Trzy dodatkowe okrążenia po 14 minut dawały 42 minuty i ostatecznie wyszła godzina katastrofy jako:
7:00 + 1:02(62) + 0:12(12) + 3x0:14(42) = 8:56
W reportażu wyemitowanym o 15:34 w dniu 10.04.2010 roku przez TVP opierano się na scenariuszu opisanym wyżej (opis lotu od 0’37” do 1’22” ).
Reporter na początku podaje :
„Godzina 6:40, rządowy Tupolew startuje z wojskowego lotniska Okęcie, na pokładzie polska delegacja, na czele z Parą Prezydencką……..
W dalszej części odnosi się już do końcowego etapu lotu, czyli Smoleńska
„Około 8-mej maszyna dociera nad Smoleńsk, na miejscu mgła. Rosjanie podają, ze wieża kontroli lotów w Smoleńsku, apeluje do polskich pilotów, by ze względu na pogodę zawrócili. Z relacji świadków wynika, że samolot przez dłuższy czas krąży nad lotniskiem. Około dziewiątej piloci podejmują próbę lądowania.

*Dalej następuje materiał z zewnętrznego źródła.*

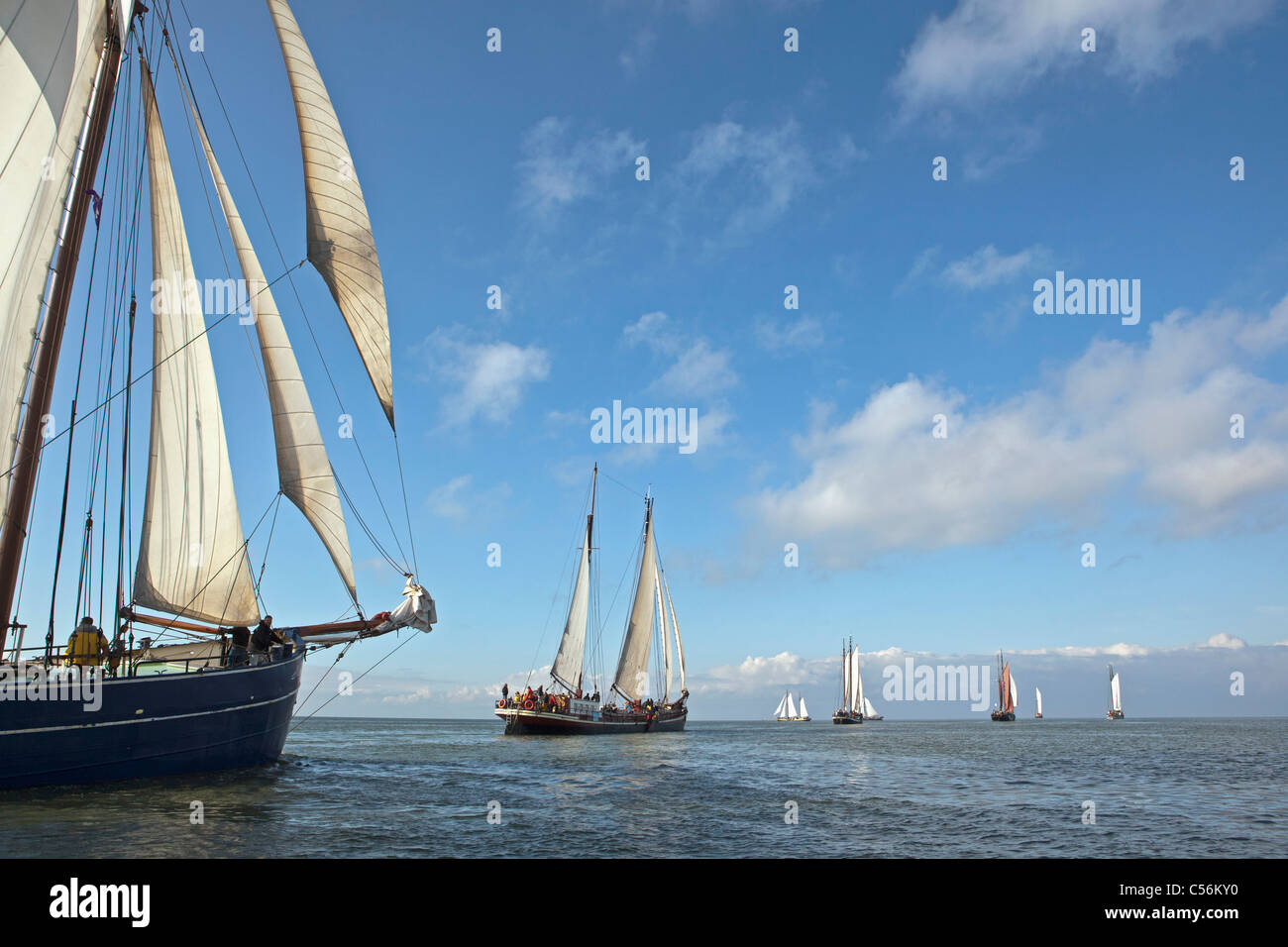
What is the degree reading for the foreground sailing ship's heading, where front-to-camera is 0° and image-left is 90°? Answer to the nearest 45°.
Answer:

Maszyna przechyla się na lewą stronę , samolot uderza skrzydłem w drzewa, później skrzydło wbija się w ziemię , Następuje wybuch, najpierw silnika, później zbiorników paliwa, które są w skrzydłach.”
W zbliżeniu na filmie, pokazano samolot Jak-40, co o profesjonalizmie autorów tego gniota świadczy jak najgorzej.